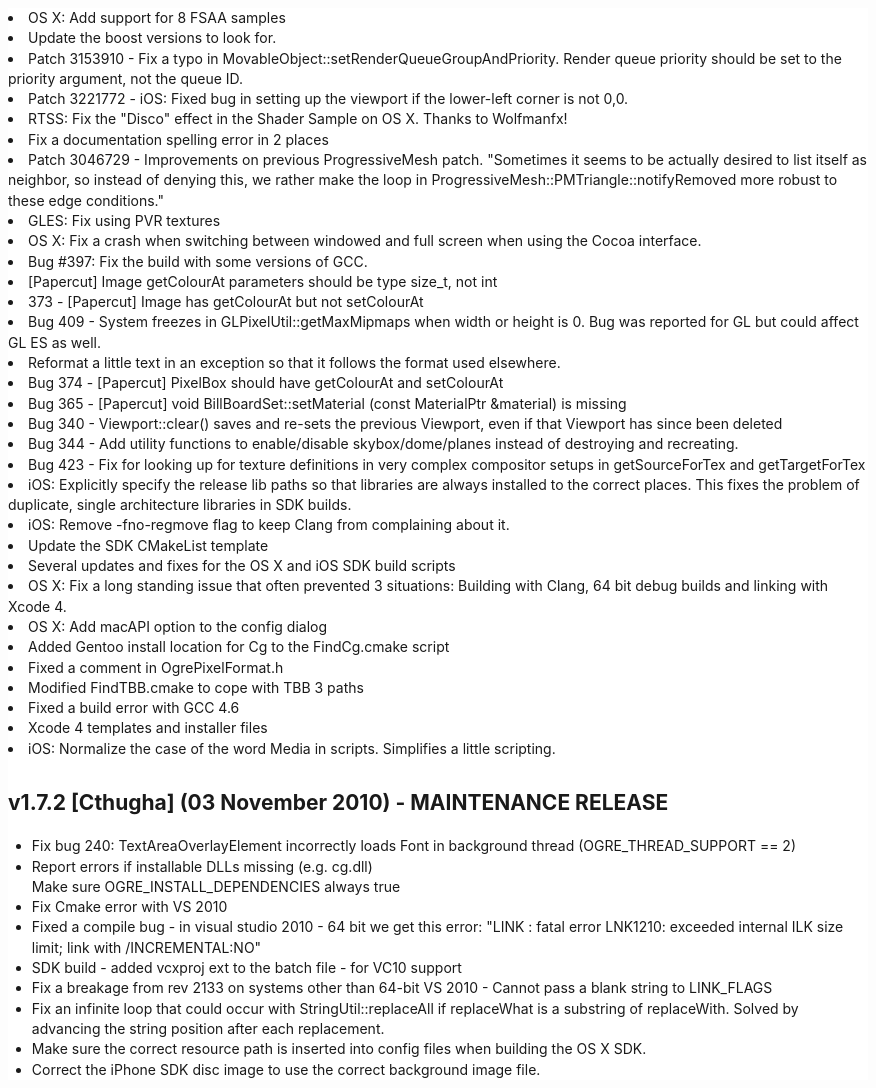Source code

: <li>OS X: Add support for 8 FSAA samples</li>
<li>Update the boost versions to look for.</li>
<li>Patch 3153910 - Fix a typo in MovableObject::setRenderQueueGroupAndPriority.  Render queue priority should be set to the priority argument, not the queue ID.</li>
<li>Patch 3221772 - iOS: Fixed bug in setting up the viewport if the lower-left corner is not 0,0.</li>
<li>RTSS: Fix the "Disco" effect in the Shader Sample on OS X.  Thanks to Wolfmanfx!</li>
<li>Fix a documentation spelling error in 2 places</li>
<li>Patch 3046729 - Improvements on previous ProgressiveMesh patch.  "Sometimes it seems to be actually desired to list itself as neighbor, so instead of denying this, we rather make the loop in ProgressiveMesh::PMTriangle::notifyRemoved more robust to these edge conditions."</li>
<li>GLES: Fix using PVR textures</li>
<li>OS X: Fix a crash when switching between windowed and full screen when using the Cocoa interface.</li>
<li>Bug #397: Fix the build with some versions of GCC.</li>
<li>[Papercut] Image getColourAt parameters should be type size_t, not int</li>
<li>373 - [Papercut] Image has getColourAt but not setColourAt</li>
<li>Bug 409 - System freezes in GLPixelUtil::getMaxMipmaps when width or height is 0.  Bug was reported for GL but could affect GL ES as well.</li>
<li>Reformat a little text in an exception so that it follows the format used elsewhere.</li>
<li>Bug 374 - [Papercut] PixelBox should have getColourAt and setColourAt</li>
<li>Bug 365 - [Papercut] void BillBoardSet::setMaterial (const MaterialPtr &material) is missing</li>
<li>Bug 340 - Viewport::clear() saves and re-sets the previous Viewport, even if that Viewport has since been deleted</li>
<li>Bug 344 - Add utility functions to enable/disable skybox/dome/planes instead of destroying and recreating.</li>
<li>Bug 423 - Fix for looking up for texture definitions in very complex compositor setups in getSourceForTex and getTargetForTex</li>
<li>iOS: Explicitly specify the release lib paths so that libraries are always installed to the correct places.  This fixes the problem of duplicate, single architecture libraries in SDK builds.</li>
<li>iOS: Remove -fno-regmove flag to keep Clang from complaining about it.</li>
<li>Update the SDK CMakeList template</li>
<li>Several updates and fixes for the OS X and iOS SDK build scripts</li>
<li>OS X: Fix a long standing issue that often prevented 3 situations: Building with Clang, 64 bit debug builds and linking with Xcode 4.
<li>OS X: Add macAPI option to the config dialog</li>
<li>Added Gentoo install location for Cg to the FindCg.cmake script</li>
<li>Fixed a comment in OgrePixelFormat.h</li>
<li>Modified FindTBB.cmake to cope with TBB 3 paths</li>
<li>Fixed a build error with GCC 4.6</li>
<li>Xcode 4 templates and installer files</li>
<li>iOS: Normalize the case of the word Media in scripts.  Simplifies a little scripting.</li>
</ul>

## v1.7.2 [Cthugha] (03 November 2010) - MAINTENANCE RELEASE
<ul>
<li>Fix bug 240: TextAreaOverlayElement incorrectly loads Font in background thread (OGRE_THREAD_SUPPORT == 2)</li>
<li>Report errors if installable DLLs missing (e.g. cg.dll)<br>
    Make sure OGRE_INSTALL_DEPENDENCIES always true</li>
<li>Fix Cmake error with VS 2010</li>
<li>Fixed a compile bug - in visual studio 2010 - 64 bit we get this error: "LINK : fatal error LNK1210: exceeded internal ILK size limit; link with /INCREMENTAL:NO"</li>
<li>SDK build - added vcxproj ext to the batch file - for VC10 support</li>
<li>Fix a breakage from rev 2133 on systems other than 64-bit VS 2010
    - Cannot pass a blank string to LINK_FLAGS</li>
<li>Fix an infinite loop that could occur with StringUtil::replaceAll if replaceWhat is a substring of replaceWith. Solved by advancing the string position after each replacement.</li>
<li>Make sure the correct resource path is inserted into config files when building the OS X SDK.</li>
<li>Correct the iPhone SDK disc image to use the correct background image file.</li>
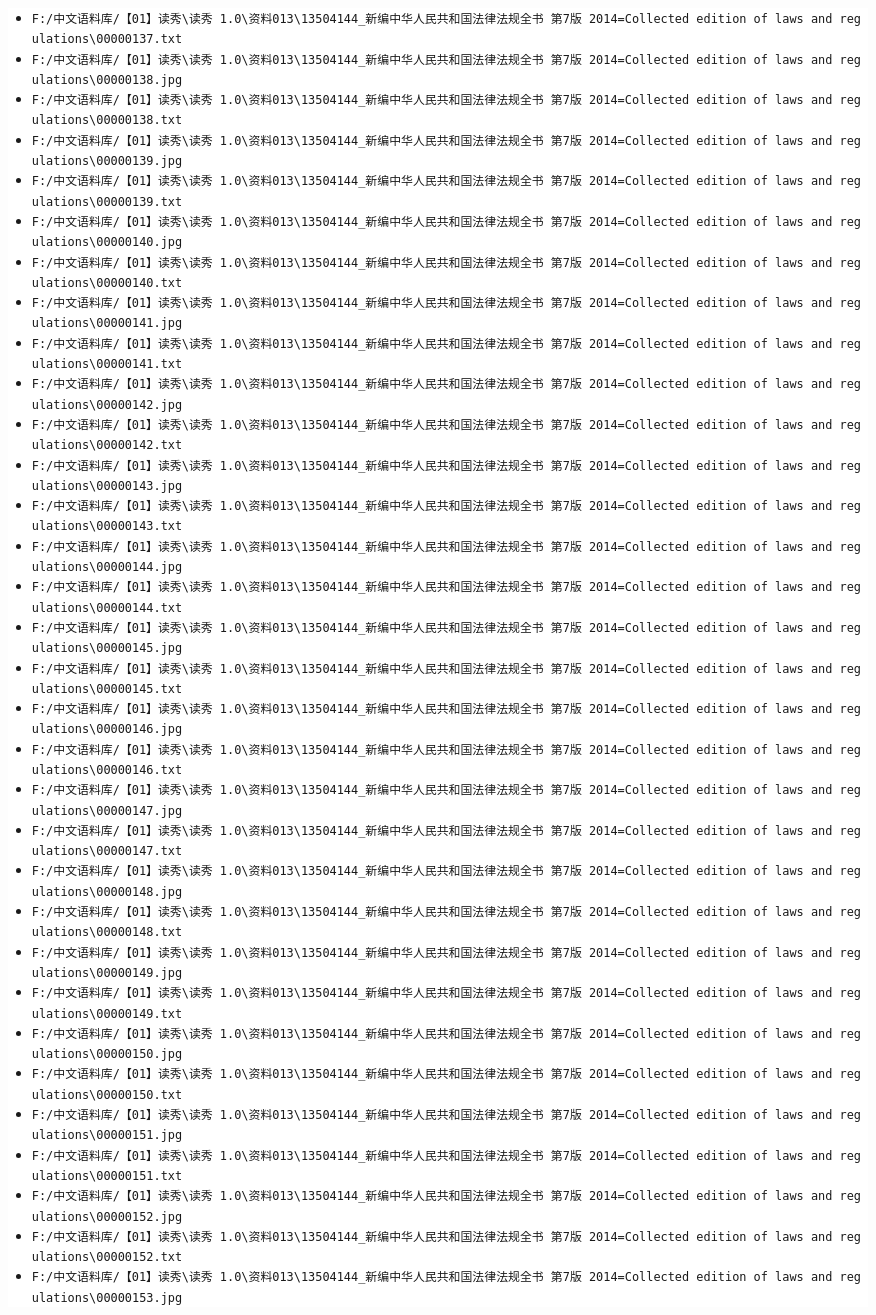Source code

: - `F:/中文语料库/【01】读秀\读秀 1.0\资料013\13504144_新编中华人民共和国法律法规全书 第7版 2014=Collected edition of laws and regulations\00000137.txt`
- `F:/中文语料库/【01】读秀\读秀 1.0\资料013\13504144_新编中华人民共和国法律法规全书 第7版 2014=Collected edition of laws and regulations\00000138.jpg`
- `F:/中文语料库/【01】读秀\读秀 1.0\资料013\13504144_新编中华人民共和国法律法规全书 第7版 2014=Collected edition of laws and regulations\00000138.txt`
- `F:/中文语料库/【01】读秀\读秀 1.0\资料013\13504144_新编中华人民共和国法律法规全书 第7版 2014=Collected edition of laws and regulations\00000139.jpg`
- `F:/中文语料库/【01】读秀\读秀 1.0\资料013\13504144_新编中华人民共和国法律法规全书 第7版 2014=Collected edition of laws and regulations\00000139.txt`
- `F:/中文语料库/【01】读秀\读秀 1.0\资料013\13504144_新编中华人民共和国法律法规全书 第7版 2014=Collected edition of laws and regulations\00000140.jpg`
- `F:/中文语料库/【01】读秀\读秀 1.0\资料013\13504144_新编中华人民共和国法律法规全书 第7版 2014=Collected edition of laws and regulations\00000140.txt`
- `F:/中文语料库/【01】读秀\读秀 1.0\资料013\13504144_新编中华人民共和国法律法规全书 第7版 2014=Collected edition of laws and regulations\00000141.jpg`
- `F:/中文语料库/【01】读秀\读秀 1.0\资料013\13504144_新编中华人民共和国法律法规全书 第7版 2014=Collected edition of laws and regulations\00000141.txt`
- `F:/中文语料库/【01】读秀\读秀 1.0\资料013\13504144_新编中华人民共和国法律法规全书 第7版 2014=Collected edition of laws and regulations\00000142.jpg`
- `F:/中文语料库/【01】读秀\读秀 1.0\资料013\13504144_新编中华人民共和国法律法规全书 第7版 2014=Collected edition of laws and regulations\00000142.txt`
- `F:/中文语料库/【01】读秀\读秀 1.0\资料013\13504144_新编中华人民共和国法律法规全书 第7版 2014=Collected edition of laws and regulations\00000143.jpg`
- `F:/中文语料库/【01】读秀\读秀 1.0\资料013\13504144_新编中华人民共和国法律法规全书 第7版 2014=Collected edition of laws and regulations\00000143.txt`
- `F:/中文语料库/【01】读秀\读秀 1.0\资料013\13504144_新编中华人民共和国法律法规全书 第7版 2014=Collected edition of laws and regulations\00000144.jpg`
- `F:/中文语料库/【01】读秀\读秀 1.0\资料013\13504144_新编中华人民共和国法律法规全书 第7版 2014=Collected edition of laws and regulations\00000144.txt`
- `F:/中文语料库/【01】读秀\读秀 1.0\资料013\13504144_新编中华人民共和国法律法规全书 第7版 2014=Collected edition of laws and regulations\00000145.jpg`
- `F:/中文语料库/【01】读秀\读秀 1.0\资料013\13504144_新编中华人民共和国法律法规全书 第7版 2014=Collected edition of laws and regulations\00000145.txt`
- `F:/中文语料库/【01】读秀\读秀 1.0\资料013\13504144_新编中华人民共和国法律法规全书 第7版 2014=Collected edition of laws and regulations\00000146.jpg`
- `F:/中文语料库/【01】读秀\读秀 1.0\资料013\13504144_新编中华人民共和国法律法规全书 第7版 2014=Collected edition of laws and regulations\00000146.txt`
- `F:/中文语料库/【01】读秀\读秀 1.0\资料013\13504144_新编中华人民共和国法律法规全书 第7版 2014=Collected edition of laws and regulations\00000147.jpg`
- `F:/中文语料库/【01】读秀\读秀 1.0\资料013\13504144_新编中华人民共和国法律法规全书 第7版 2014=Collected edition of laws and regulations\00000147.txt`
- `F:/中文语料库/【01】读秀\读秀 1.0\资料013\13504144_新编中华人民共和国法律法规全书 第7版 2014=Collected edition of laws and regulations\00000148.jpg`
- `F:/中文语料库/【01】读秀\读秀 1.0\资料013\13504144_新编中华人民共和国法律法规全书 第7版 2014=Collected edition of laws and regulations\00000148.txt`
- `F:/中文语料库/【01】读秀\读秀 1.0\资料013\13504144_新编中华人民共和国法律法规全书 第7版 2014=Collected edition of laws and regulations\00000149.jpg`
- `F:/中文语料库/【01】读秀\读秀 1.0\资料013\13504144_新编中华人民共和国法律法规全书 第7版 2014=Collected edition of laws and regulations\00000149.txt`
- `F:/中文语料库/【01】读秀\读秀 1.0\资料013\13504144_新编中华人民共和国法律法规全书 第7版 2014=Collected edition of laws and regulations\00000150.jpg`
- `F:/中文语料库/【01】读秀\读秀 1.0\资料013\13504144_新编中华人民共和国法律法规全书 第7版 2014=Collected edition of laws and regulations\00000150.txt`
- `F:/中文语料库/【01】读秀\读秀 1.0\资料013\13504144_新编中华人民共和国法律法规全书 第7版 2014=Collected edition of laws and regulations\00000151.jpg`
- `F:/中文语料库/【01】读秀\读秀 1.0\资料013\13504144_新编中华人民共和国法律法规全书 第7版 2014=Collected edition of laws and regulations\00000151.txt`
- `F:/中文语料库/【01】读秀\读秀 1.0\资料013\13504144_新编中华人民共和国法律法规全书 第7版 2014=Collected edition of laws and regulations\00000152.jpg`
- `F:/中文语料库/【01】读秀\读秀 1.0\资料013\13504144_新编中华人民共和国法律法规全书 第7版 2014=Collected edition of laws and regulations\00000152.txt`
- `F:/中文语料库/【01】读秀\读秀 1.0\资料013\13504144_新编中华人民共和国法律法规全书 第7版 2014=Collected edition of laws and regulations\00000153.jpg`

§ Problem details
Whenever a line of the data holds the string "with", pick that line out.

§ Output for this exercise
<li>Bug #397: Fix the build with some versions of GCC.</li>
<li>OS X: Fix a long standing issue that often prevented 3 situations: Building with Clang, 64 bit debug builds and linking with Xcode 4.
<li>Modified FindTBB.cmake to cope with TBB 3 paths</li>
<li>Fixed a build error with GCC 4.6</li>
<li>Fix Cmake error with VS 2010</li>
<li>Fixed a compile bug - in visual studio 2010 - 64 bit we get this error: "LINK : fatal error LNK1210: exceeded internal ILK size limit; link with /INCREMENTAL:NO"</li>
<li>Fix an infinite loop that could occur with StringUtil::replaceAll if replaceWhat is a substring of replaceWith. Solved by advancing the string position after each replacement.</li>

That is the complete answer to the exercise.